Maribel y el mar


Sucedió en una minúscula partícula de tiempo, en un pedazo de intervalo aparentemente inexistente pero tan real y violento como aquellos ojos enfermos. Fue un golpe, un sacudón, y a partir de aquel momento, la vida de Maribel ya no fue la misma.

La niña había nacido con una extraña malformación en la retina que la mantenía confinada en la vaguedad más absoluta. Sus ojos sólo podían entrever sombras y siluetas en blanco y negro. Sin embargo, para beneficiarse de semejante privilegio, necesitaba valerse de unas lentes especiales que ya formaban parte de su propia intimidad. 

Una mañana, tras el despertar, y atosigada por la caliente tozudez del mercurio, Maribel aprovechó el pesado sueño de su padre para bajar a la playa de la ensenada y refrescarse. Abrió la puerta de su habitación en cámara lenta, bajó las escaleras como si fuera una bailarina y, antes de salir, cogió las gafas. Ni bien llegar se acercó a la orilla, tocó el agua con la punta de sus pies y, como todos los días, divisó el aburrido blanquinegro del paisaje:
—Al menos me quedan tus caricias —le dijo al mar, mientras hundía sus tobillos en aquella masa acuosa.
Pero algo le había pasado al mar esa mañana que estaba raro, inquieto.
—¿Qué tienes hoy, que pareces turbado? —le preguntó, a la vez que se adentraba más y más entre sus brazos de sal.
Pero él miró para otro lado y no le respondió; y, sin dudarlo siquiera un segundo, apenas sentir sobre su manto azul la delicada piel de Maribel, le propinó un zarpazo en la cara que le arrancó las gafas de cuajo:
—¡Oh no!, ¡qué has hecho!, ¡no veo nada… no veo nada!, ¡estoy ciega! —se lamentó Maribel.
Pero el mar ni se inmutó, y se retiró a su guarida de arena y sal con el objeto de su rapiña.

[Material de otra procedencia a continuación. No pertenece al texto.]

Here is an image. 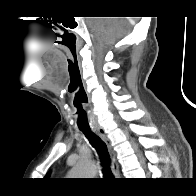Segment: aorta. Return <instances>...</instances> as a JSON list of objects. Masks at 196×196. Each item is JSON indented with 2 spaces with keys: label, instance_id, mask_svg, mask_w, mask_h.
<instances>
[{
  "label": "aorta",
  "instance_id": "obj_1",
  "mask_svg": "<svg viewBox=\"0 0 196 196\" xmlns=\"http://www.w3.org/2000/svg\"><path fill=\"white\" fill-rule=\"evenodd\" d=\"M96 171V167L93 162L81 160L77 165L70 171V178H88L93 176Z\"/></svg>",
  "mask_w": 196,
  "mask_h": 196
}]
</instances>
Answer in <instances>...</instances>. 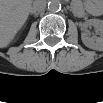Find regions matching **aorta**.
I'll use <instances>...</instances> for the list:
<instances>
[{"mask_svg": "<svg viewBox=\"0 0 103 103\" xmlns=\"http://www.w3.org/2000/svg\"><path fill=\"white\" fill-rule=\"evenodd\" d=\"M48 9L51 12H58L61 10V2L59 0H50L48 2Z\"/></svg>", "mask_w": 103, "mask_h": 103, "instance_id": "aorta-1", "label": "aorta"}]
</instances>
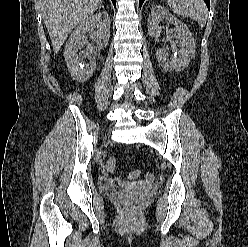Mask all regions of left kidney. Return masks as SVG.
I'll list each match as a JSON object with an SVG mask.
<instances>
[{"instance_id":"obj_1","label":"left kidney","mask_w":248,"mask_h":247,"mask_svg":"<svg viewBox=\"0 0 248 247\" xmlns=\"http://www.w3.org/2000/svg\"><path fill=\"white\" fill-rule=\"evenodd\" d=\"M166 21L174 25V37L178 40V55L169 58L167 49H160L157 52V60L162 68L166 71H180L188 66L195 55V41L188 27L172 16L167 10L160 5L151 8L148 17V34L152 37H158L161 34L159 23Z\"/></svg>"}]
</instances>
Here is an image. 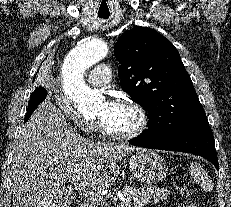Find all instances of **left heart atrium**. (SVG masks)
I'll use <instances>...</instances> for the list:
<instances>
[{
    "mask_svg": "<svg viewBox=\"0 0 231 207\" xmlns=\"http://www.w3.org/2000/svg\"><path fill=\"white\" fill-rule=\"evenodd\" d=\"M113 105H114V102L112 101H108L106 103V107H105V110H104V113L103 115L101 116V119H104L107 117V115L109 114V112L111 111V109L113 108Z\"/></svg>",
    "mask_w": 231,
    "mask_h": 207,
    "instance_id": "obj_1",
    "label": "left heart atrium"
}]
</instances>
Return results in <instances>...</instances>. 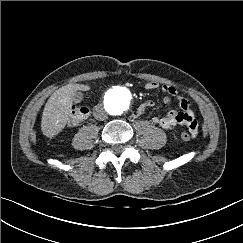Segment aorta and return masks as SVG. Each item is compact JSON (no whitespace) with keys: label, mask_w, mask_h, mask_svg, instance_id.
Listing matches in <instances>:
<instances>
[{"label":"aorta","mask_w":243,"mask_h":243,"mask_svg":"<svg viewBox=\"0 0 243 243\" xmlns=\"http://www.w3.org/2000/svg\"><path fill=\"white\" fill-rule=\"evenodd\" d=\"M107 99L109 102H112L114 100V95L109 93L108 96H107Z\"/></svg>","instance_id":"obj_1"}]
</instances>
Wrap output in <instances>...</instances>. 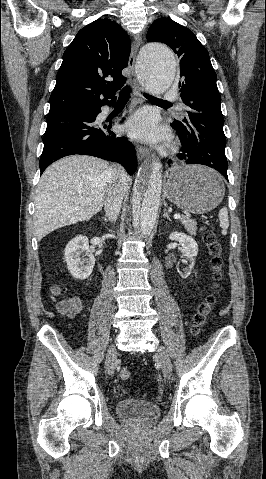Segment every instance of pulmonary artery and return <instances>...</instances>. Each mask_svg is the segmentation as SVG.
Listing matches in <instances>:
<instances>
[{"mask_svg": "<svg viewBox=\"0 0 266 479\" xmlns=\"http://www.w3.org/2000/svg\"><path fill=\"white\" fill-rule=\"evenodd\" d=\"M177 95H178L177 89L169 87L163 92V99L174 100L177 98Z\"/></svg>", "mask_w": 266, "mask_h": 479, "instance_id": "e3ab8cb5", "label": "pulmonary artery"}]
</instances>
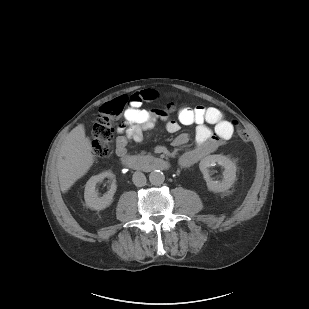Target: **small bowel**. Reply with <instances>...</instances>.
I'll use <instances>...</instances> for the list:
<instances>
[{
    "mask_svg": "<svg viewBox=\"0 0 309 309\" xmlns=\"http://www.w3.org/2000/svg\"><path fill=\"white\" fill-rule=\"evenodd\" d=\"M155 98L156 92L153 90L141 91L129 97L124 114L125 125L118 129L120 135L116 144L117 156H126L128 142L141 141L144 130L154 128L159 120L165 122L166 130L169 133H177L180 130V125L196 126L194 147L185 151L180 157L181 167L191 166L216 151L234 134V125L225 120L222 112L215 107L201 105L182 107L178 111V121H176L169 119L168 114L163 110L148 111L143 108L144 102ZM188 141L189 136L182 133L176 136L174 145L182 146Z\"/></svg>",
    "mask_w": 309,
    "mask_h": 309,
    "instance_id": "small-bowel-1",
    "label": "small bowel"
}]
</instances>
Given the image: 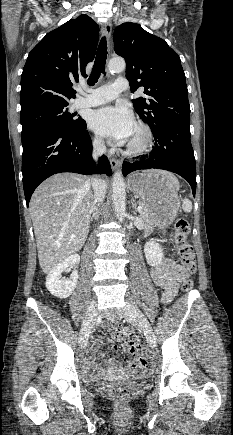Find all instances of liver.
<instances>
[{
	"mask_svg": "<svg viewBox=\"0 0 233 435\" xmlns=\"http://www.w3.org/2000/svg\"><path fill=\"white\" fill-rule=\"evenodd\" d=\"M93 204L90 180L79 174H55L37 187L29 209L39 264L44 273H49L83 247ZM72 234L76 237L71 238Z\"/></svg>",
	"mask_w": 233,
	"mask_h": 435,
	"instance_id": "1",
	"label": "liver"
}]
</instances>
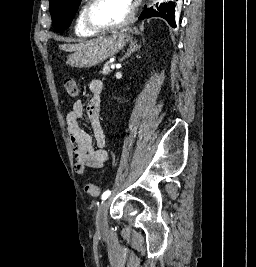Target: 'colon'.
Wrapping results in <instances>:
<instances>
[{"label":"colon","mask_w":256,"mask_h":267,"mask_svg":"<svg viewBox=\"0 0 256 267\" xmlns=\"http://www.w3.org/2000/svg\"><path fill=\"white\" fill-rule=\"evenodd\" d=\"M64 87L69 97L75 98L79 95L80 89L78 84L70 77L65 78ZM85 191L92 197H98L101 194V188L93 183L85 185Z\"/></svg>","instance_id":"5ec220e1"}]
</instances>
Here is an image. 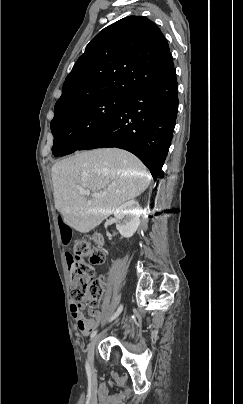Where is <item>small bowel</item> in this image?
<instances>
[{"instance_id":"obj_1","label":"small bowel","mask_w":243,"mask_h":404,"mask_svg":"<svg viewBox=\"0 0 243 404\" xmlns=\"http://www.w3.org/2000/svg\"><path fill=\"white\" fill-rule=\"evenodd\" d=\"M60 230L62 235V240L64 243H68L71 237V231L68 226L60 223ZM66 259L69 267L71 268L73 256L70 253H66ZM85 308L84 302H74L71 304V313L75 319L77 328L84 334L88 335L94 328L97 327L100 322V313H94L93 319H88L84 316L83 310Z\"/></svg>"}]
</instances>
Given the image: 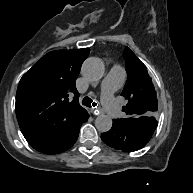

Desde entonces, Maribel comenzó a sumergirse cada vez más en la tristeza de la oscuridad. Y así pasó todo el verano, y el otoño, y el invierno; hasta que una mañana de primavera, apenas despertar, comprobó con asombro que, tras el velo de sus ojos, surgía un tímido y brillante resplandor con olor a sal. Incrédula ante la evidencia, se los restregó una y otra vez. Y de pronto, allí , ante sus ojos, la inmensidad del mar: un azul marino repleto de corales, peces y sirenas que, desde aquella mañana de primavera, jamás dejó de ver.